Majorité présidentielle avec Christian Franqueville

Majorité pour la France, Union de la Droite et du Centre

Cà devient de plus en plus compliqué de savoir de quoi on parle et quel est le parti réel de chaque candidat. Entre Jocelyne Alane-Voiquin qui se déclare la seule vraie marcheuse et Raynald Magnien Coeurdacier de la République en Marche d'Emmanuel Macron, entre ceux qui ont pris le train en marche et ont sans doute économisé ainsi leurs forces pour le sprint final, on s'y perd.

Donnez nous le mode d'emploi. Ainsi de Christian Franqueville. J'aurais ainsi juré qu'il était socialiste, même que c'est mis sur Wikipédia, et voilà qu'il se réclame de la majorité. C'est sans doute mon manque d'assiduité devant la télévision. J'ignorais que le parti socialiste avait remporté les élections présidentielles. A moins qu'il ne s'agisse d'un retournement de veste. Dans ce cas, pas la peine que je paie la redevance audio-visuelle pour savoir que ce petit jeu fait fureur chez nous.

Quoiqu'il en soit, les voilà 4 à allonger les foulées d'un pas si ferme que je me demande si les culs de jatte, les personnes handicapées ou même les simples jambes de bois auront droit à leur attention. Il y a un  risque qu'elles restent loin derrière.

D'un autre côté, nous avons bien un bon de nombre de sauveurs qui promettent de mettre en oeuvre leurs supers pouvoirs : sauveurs de la France, des français ( c'est nous çà ), de la république, des travailleurs.
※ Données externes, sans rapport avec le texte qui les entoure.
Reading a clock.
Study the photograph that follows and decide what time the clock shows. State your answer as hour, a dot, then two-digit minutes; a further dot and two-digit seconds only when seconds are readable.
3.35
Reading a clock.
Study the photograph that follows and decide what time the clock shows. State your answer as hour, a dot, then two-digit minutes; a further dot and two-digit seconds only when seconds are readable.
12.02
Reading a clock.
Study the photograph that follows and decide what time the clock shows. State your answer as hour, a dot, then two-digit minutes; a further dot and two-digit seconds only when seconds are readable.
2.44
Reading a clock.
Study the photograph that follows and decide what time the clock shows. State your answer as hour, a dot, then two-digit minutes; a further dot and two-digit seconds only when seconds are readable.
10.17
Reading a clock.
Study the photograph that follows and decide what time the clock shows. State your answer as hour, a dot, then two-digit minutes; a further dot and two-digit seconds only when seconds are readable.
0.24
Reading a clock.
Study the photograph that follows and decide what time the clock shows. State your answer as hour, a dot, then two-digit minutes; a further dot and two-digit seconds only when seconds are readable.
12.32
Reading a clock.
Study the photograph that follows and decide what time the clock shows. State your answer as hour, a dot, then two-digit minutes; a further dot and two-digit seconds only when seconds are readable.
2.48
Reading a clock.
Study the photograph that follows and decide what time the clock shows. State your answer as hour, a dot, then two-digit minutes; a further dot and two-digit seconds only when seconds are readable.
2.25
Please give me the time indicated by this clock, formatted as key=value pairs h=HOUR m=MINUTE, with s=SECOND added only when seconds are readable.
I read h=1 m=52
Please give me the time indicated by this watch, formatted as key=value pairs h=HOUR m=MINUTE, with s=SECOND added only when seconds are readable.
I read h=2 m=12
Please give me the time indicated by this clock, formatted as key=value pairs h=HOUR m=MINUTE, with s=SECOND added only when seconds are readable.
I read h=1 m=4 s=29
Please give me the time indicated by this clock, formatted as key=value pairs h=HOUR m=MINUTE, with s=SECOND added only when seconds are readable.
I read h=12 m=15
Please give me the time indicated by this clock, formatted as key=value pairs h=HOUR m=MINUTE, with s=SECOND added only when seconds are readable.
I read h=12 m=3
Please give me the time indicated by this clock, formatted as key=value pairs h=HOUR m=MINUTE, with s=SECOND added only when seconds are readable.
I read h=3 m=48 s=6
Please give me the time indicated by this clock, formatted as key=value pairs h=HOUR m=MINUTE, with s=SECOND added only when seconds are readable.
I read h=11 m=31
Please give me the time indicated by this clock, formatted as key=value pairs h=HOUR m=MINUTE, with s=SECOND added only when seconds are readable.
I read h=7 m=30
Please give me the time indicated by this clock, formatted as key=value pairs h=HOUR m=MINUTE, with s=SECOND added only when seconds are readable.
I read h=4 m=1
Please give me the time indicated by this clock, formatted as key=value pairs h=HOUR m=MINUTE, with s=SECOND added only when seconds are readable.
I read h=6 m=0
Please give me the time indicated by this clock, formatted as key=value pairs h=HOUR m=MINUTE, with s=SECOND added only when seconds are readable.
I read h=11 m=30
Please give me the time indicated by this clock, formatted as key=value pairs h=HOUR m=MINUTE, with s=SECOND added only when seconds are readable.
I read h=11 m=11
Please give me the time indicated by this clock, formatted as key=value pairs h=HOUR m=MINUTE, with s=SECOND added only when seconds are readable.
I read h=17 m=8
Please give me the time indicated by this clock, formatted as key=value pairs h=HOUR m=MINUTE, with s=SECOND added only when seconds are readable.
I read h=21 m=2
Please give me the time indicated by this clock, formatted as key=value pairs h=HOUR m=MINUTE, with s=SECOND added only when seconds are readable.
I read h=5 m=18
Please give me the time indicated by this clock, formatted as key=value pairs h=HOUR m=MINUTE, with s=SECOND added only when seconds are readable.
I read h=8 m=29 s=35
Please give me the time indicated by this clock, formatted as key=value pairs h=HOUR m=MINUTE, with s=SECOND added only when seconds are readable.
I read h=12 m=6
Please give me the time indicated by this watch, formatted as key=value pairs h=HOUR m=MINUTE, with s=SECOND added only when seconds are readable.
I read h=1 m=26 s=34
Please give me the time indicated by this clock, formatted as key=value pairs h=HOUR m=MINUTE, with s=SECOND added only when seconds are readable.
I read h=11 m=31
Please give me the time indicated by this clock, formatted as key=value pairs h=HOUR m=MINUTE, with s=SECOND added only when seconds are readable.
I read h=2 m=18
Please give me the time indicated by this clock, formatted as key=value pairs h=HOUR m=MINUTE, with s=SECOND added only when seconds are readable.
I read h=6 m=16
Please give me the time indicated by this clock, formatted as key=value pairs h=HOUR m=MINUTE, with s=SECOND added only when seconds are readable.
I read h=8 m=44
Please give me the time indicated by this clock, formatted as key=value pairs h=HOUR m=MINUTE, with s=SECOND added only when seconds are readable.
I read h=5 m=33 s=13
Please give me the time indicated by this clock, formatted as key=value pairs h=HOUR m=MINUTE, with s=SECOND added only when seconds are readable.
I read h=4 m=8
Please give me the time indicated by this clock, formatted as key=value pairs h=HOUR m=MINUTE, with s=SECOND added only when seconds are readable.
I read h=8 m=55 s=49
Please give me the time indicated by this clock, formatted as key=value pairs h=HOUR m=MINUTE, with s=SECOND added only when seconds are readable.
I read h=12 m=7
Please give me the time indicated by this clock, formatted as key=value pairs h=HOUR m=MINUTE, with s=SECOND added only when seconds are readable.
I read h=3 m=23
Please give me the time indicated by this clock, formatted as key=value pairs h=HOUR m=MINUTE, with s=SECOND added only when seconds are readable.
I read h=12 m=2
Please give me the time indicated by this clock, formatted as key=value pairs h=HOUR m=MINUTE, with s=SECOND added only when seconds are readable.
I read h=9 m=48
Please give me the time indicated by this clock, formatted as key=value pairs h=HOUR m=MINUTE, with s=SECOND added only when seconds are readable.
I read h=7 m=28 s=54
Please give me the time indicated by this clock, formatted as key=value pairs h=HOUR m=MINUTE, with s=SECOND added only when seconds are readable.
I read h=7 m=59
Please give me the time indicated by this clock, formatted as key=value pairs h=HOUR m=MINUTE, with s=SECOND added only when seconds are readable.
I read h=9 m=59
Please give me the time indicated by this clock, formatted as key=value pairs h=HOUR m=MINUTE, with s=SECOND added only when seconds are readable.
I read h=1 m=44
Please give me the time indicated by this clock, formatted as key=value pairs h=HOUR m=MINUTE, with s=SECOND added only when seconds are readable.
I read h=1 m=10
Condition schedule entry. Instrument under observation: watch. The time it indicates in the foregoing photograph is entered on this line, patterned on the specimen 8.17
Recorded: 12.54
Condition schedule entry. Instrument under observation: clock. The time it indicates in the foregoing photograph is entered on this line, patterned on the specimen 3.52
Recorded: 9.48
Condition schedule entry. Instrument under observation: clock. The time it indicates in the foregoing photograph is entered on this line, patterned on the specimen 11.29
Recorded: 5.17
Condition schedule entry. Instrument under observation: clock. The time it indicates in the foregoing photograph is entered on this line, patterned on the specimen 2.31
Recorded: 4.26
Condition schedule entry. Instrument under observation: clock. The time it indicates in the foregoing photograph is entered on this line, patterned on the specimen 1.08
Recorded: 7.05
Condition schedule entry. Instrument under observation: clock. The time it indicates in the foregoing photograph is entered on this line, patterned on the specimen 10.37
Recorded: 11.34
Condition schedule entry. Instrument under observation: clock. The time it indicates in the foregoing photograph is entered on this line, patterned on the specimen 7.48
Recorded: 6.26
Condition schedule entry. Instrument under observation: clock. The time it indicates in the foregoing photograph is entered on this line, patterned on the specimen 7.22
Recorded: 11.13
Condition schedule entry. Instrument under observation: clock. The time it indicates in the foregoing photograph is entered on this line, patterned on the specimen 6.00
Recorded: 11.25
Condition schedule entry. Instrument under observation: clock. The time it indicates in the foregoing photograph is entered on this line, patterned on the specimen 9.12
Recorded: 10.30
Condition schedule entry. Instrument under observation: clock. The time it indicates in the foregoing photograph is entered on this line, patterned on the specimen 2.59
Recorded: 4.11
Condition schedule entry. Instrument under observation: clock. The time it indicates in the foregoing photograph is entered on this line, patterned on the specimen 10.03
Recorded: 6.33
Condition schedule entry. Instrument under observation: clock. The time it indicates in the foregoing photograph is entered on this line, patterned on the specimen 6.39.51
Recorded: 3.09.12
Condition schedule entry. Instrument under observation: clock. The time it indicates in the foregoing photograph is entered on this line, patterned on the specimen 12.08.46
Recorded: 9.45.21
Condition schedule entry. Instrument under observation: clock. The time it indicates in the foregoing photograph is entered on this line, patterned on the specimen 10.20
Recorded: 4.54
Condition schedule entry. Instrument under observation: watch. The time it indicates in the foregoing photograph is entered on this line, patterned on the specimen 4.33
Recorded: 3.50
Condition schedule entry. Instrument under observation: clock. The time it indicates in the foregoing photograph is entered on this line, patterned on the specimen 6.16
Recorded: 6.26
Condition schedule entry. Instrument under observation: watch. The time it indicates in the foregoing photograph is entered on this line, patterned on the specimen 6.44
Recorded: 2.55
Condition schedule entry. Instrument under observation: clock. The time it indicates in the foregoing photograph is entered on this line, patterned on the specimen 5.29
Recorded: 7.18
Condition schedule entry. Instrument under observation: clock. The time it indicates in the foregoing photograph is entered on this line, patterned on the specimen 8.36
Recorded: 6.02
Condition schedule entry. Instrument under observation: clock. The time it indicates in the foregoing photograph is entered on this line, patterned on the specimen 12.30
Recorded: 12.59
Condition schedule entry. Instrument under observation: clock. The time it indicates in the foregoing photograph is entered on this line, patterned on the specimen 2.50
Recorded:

Il y a même une sauveuse des animaux. Entre nous c'est logique, pour préserver nos chers élus qui risquent de se battre comme chiens et chats.

Cela devient de plus en plus compliqué de voter et peut-être faudrait il assurer à chaque électeur un cours de  Sciences Po accéléré. Sans être dans les secrets des dieux, il est prévisible que ce soir tous ces candidats seront au moins d'accord sur un point : chacun aura gagné. Il est à craindre que la petite fille n'ait pas cueilli assez de fleurs pour offrir un bouquet à tous.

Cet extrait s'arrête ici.